* Tasks:
1) In the green-tax comments, rewrite the paragraph beginning "Assuming that we want to raise taxes" as a short bulleted list that keeps its main points.
2) Summarize the green-tax comments in three sentences.
3) Carry the green-tax comments forward from the point where they stop.

* Document section:
· · · · ·
I have been a loyal member of the Conservative Party for over a quarter of a century. It is to reclaim our Conservative Party from these infiltrators. They are the Blue Green Militant Tendency.

I wonder where this magic technology that the Editor keeps talking about is going to come from. With no green taxes or changes in standards, there's no incentive to research or develop this technology.

Maybe the Editor hopes that scientists and engineers will solve it all out of the goodness of their hearts on a spare Friday afternoon...

COMMENT OVERWRITTEN BY THE EDITOR.

WILL COMMENTERS PLEASE STOP TRADING ABUSE WITH EACH OTHER!

Assuming that we want to raise taxes, isn't it better to raise them by encouraging behaviour which is good for the community and discouraging behaviour which isn't? If these announcements had been paired with a commitment to reduce income tax, I think they would gain more popular support. Companies and individuals should not be able to force the public sector to pay for their mess with our tax money.

With the proviso that we want to lower the tax burden over all, who thinks that income tax is fairer than environmental tax?

The reason for doing it is that it sets an example, and would help us become world leaders in new technology, as well as improving our local enivironment. It gives people a choice - you can still do what you want, but it's much easier to avoid tax if you want to.
· · · · ·
* Information shown:
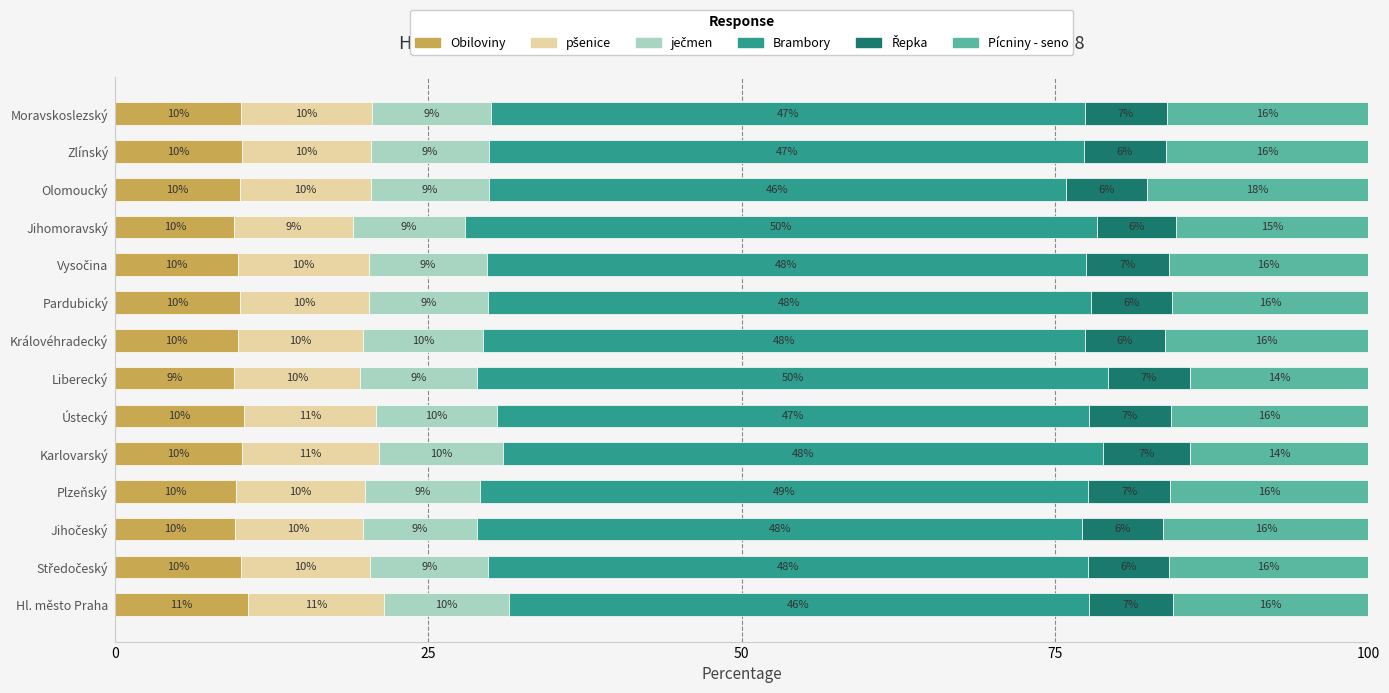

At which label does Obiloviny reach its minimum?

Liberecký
· · · · ·
* Replies:
1)
- If taxes are to rise, it is better to raise them in ways that encourage behavior that is good for the community and discourage behavior that is not.
- The announcements would gain more popular support if they were paired with a commitment to reduce income tax.
- Companies and individuals should not be able to make the public sector pay for their mess with taxpayers' money.

2) A longtime Conservative Party member calls for reclaiming the party from infiltrators labeled the Blue Green Militant Tendency, while another comment asks where the Editor's promised technology will come from if there are no green taxes or changed standards to create an incentive for it. The Editor asks commenters to stop trading abuse with each other. Other comments argue that any tax rise should encourage behavior that benefits the community and that green taxes set an example, could help make "us" world leaders in new technology, would improve the local environment, and still leave people a choice.

3)
I'm not sure who managed to get Cameron to hitch to this bandwagon so tightly. During the leadership hustings in 2005 in Perth he answered a question about renewable power by calling windmills "Giant Bird Blenders". I reprted that here on conservativehome.com

So who convinced him to go green. Must have been Hilton surely? Now look I've got a great deal of support for the change, the move to the centre agenda is long long overdue. I believe it will win us elections and get conservative thinking back onto track after twenty years of radical right theory (which conservative's simply don't do, at least until 20 years ago). The green agenda we are currently following is radical, impossible to predict, we can'y control it and is based on unproven theory with no understanding of the global context. I don't to radical, and neither should the Conservative Party.

If a Conservative Government were to increase green taxes and reduce income tax, who would benefit most and who would suffer most?

The people who pay a lot of tax may have an offset for the green tax rise, but those who pay little or no tax will have little or no offset.

I don't see how this can be compassionate Conservatism.

We certainly know everyone is awake today.

I don't think much, if any, of the report will get put into official policy. The strange section about how great the 1970s was certainly shocked me (have they never seen Life On Mars?), but then I looked at the small print of how this ISEW happiness measure is made up.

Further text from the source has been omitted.